There is no question, based upon decades of
epidemiological studies, that a diet low in fat (and very low in red
meat and
processed meats, in particular), and rich in fresh vegetables and
fruits, can
lower not only our risk of many of the most common cancer killers, but
as an
added bonus, can also lower our risk of cardiovascular diseases as well.
As
the disappointing results
related to Vitamins A, C and E continue to pile up, I often receive
messages
from readers more or less condemning these studies and their negative
results. I
generally remind these readers that I have
sat in their midst for a couple of decades now, popping a
rainbow-colored
assortment of nearly every dietary antioxidant known to mankind. However, when the Level 1
clinical data
starts coming in, and all of it is bad news, sometimes you just have to
accept
these findings, make an adjustment, and move on….
The good news is that, despite
the accumulating disappointing news about dietary antioxidants as
cancer
prevention agents, between 60 and 80 percent of all cases of cancer can
be
prevented with judicious and fairly moderate lifestyle, diet and other
behavioral strategies. My
forthcoming
book, “A Cancer Prevention Guide for the Human Race,” is based upon an
exhaustive, global review of, literally, thousands of cancer prevention
and cancer
screening research studies. Despite
all
of the bad news about antioxidants, you can still tremendously reduce
your
lifetime risk of developing cancer by using an evidence-based approach
that
will also significantly reduce your risk of cardiovascular diseases at
the same
time. Look for this
new cancer
prevention book to arrive in the fall of 2009!
POSTSCRIPT:
A POSSIBLE CURE FOR DOWN’S SYNDROME
I have
received numerous inquiries regarding last
week’s column on Down’s syndrome, also known as trisomy 21. In that column, I
described the rather
miraculous improvements in learning abilities observed in newborn mice
born
with a trisomy disorder that mimics Down’s syndrome.
Prior to their birth, the pregnant mothers of
these young trisomy mice were treated with two neuroprotective proteins. Following their birth,
these young trisomy mice
were found to do as well with several types of learning as young mice
without
trisomy.
I
wrote to the authors of this study at the National
Institutes of Health to inquire about their plans for possible
early-phase
human clinical trials with these two proteins.

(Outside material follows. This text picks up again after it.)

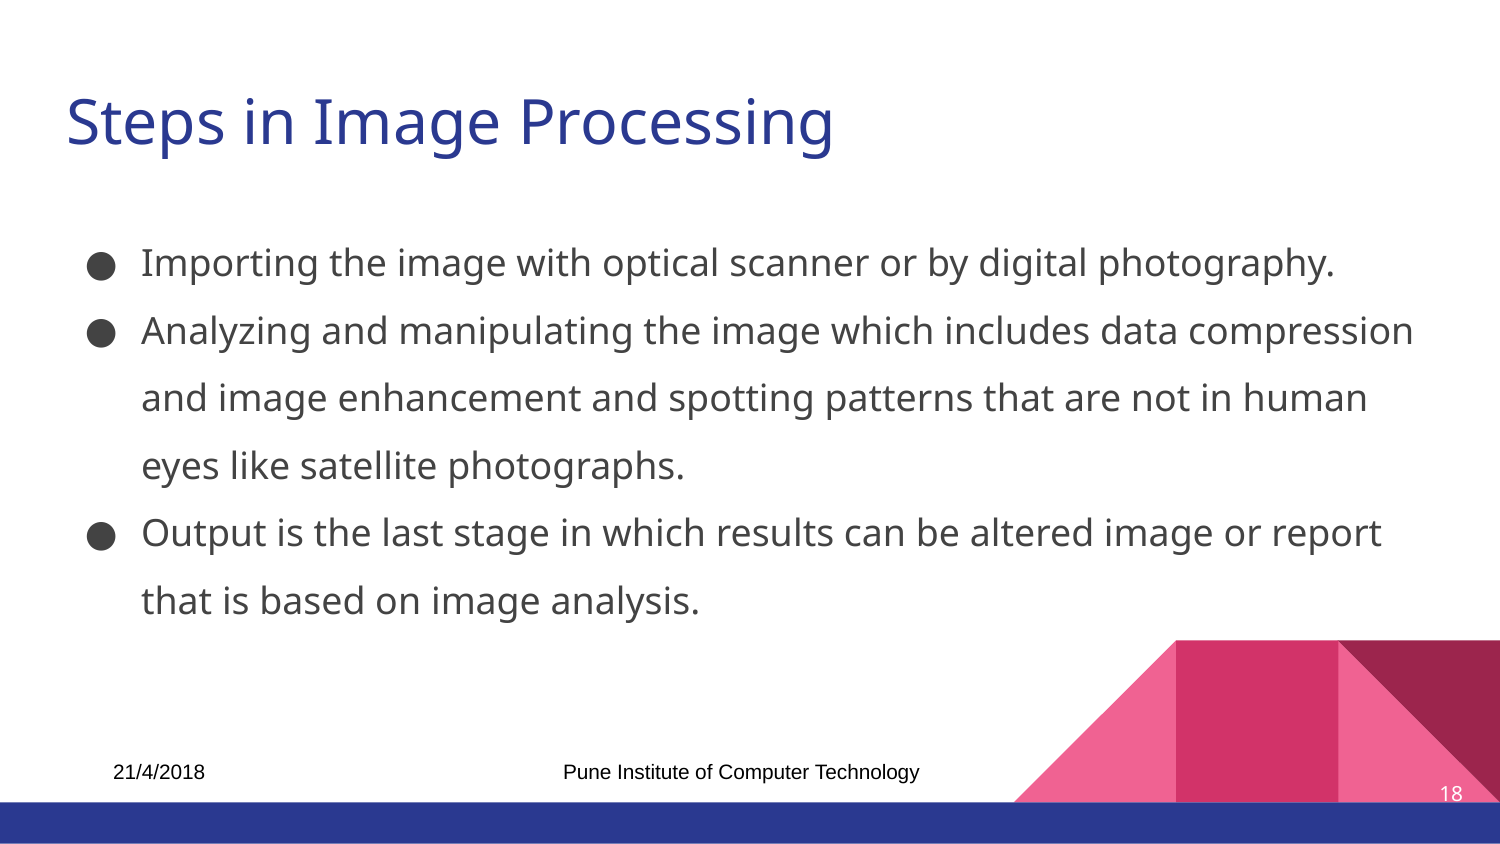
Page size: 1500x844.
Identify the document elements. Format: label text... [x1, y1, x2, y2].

title Steps in Image Processing [51, 67, 1449, 167]
slide_number <number> [1387, 762, 1478, 828]
list Importing the image with optical scanner or by digital photography. Analyzing and manipulating the image which includes data compression and image enhancement and spotting patterns that are not in human eyes like satellite photographs. Output is the last stage in which results can be altered image or report that is based on image analysis. [51, 201, 1449, 750]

Unfortunately, I learned that, at the present time, no
human clinical
trials are in the works. I
also
contacted Dr. Steve Whitaker, who is the Chief Medical Officer for
Allon
Therapeutics, the Canadian biotechnology company that has developed
these two
experimental proteins. Dr.
Whitaker very
graciously responded after I mentioned to him that many parents of
children
with trisomy 21 have expressed a tremendous interest in participating
in a
clinical trial using these experimental proteins, after reading last
week’s
column. Unfortunately
for families and
patients with Down’s syndrome, Allon Therapeutics’ research focus, at
this
time, is pretty much limited to Alzheimer's
disease,
and cognitive impairments secondary to stroke
and schizophrenia-related cognitive impairment.
My
recommendation
to parents who would like to see the National Institutes of Health
develop an
early-phase clinical trisomy 21 trial using these peptides is that you
contact
your Congressional Representative or Senator, and ask them to propose
funding
to carry out at least a small preliminary clinical trial with these
neuroprotective proteins. It
is time to
assess the toxicity of these proteins in very carefully controlled
prospective
clinical trials and, if there is no significant toxicity associated
with these
drugs, to then proceed with actual testing of these compounds in humans
within
a placebo-controlled, randomized prospective clinical trial setting.
Disclaimer:
As always, my advice to readers is to seek the advice of your physician
before making any significant changes
in
medications, diet, or level of physical activity.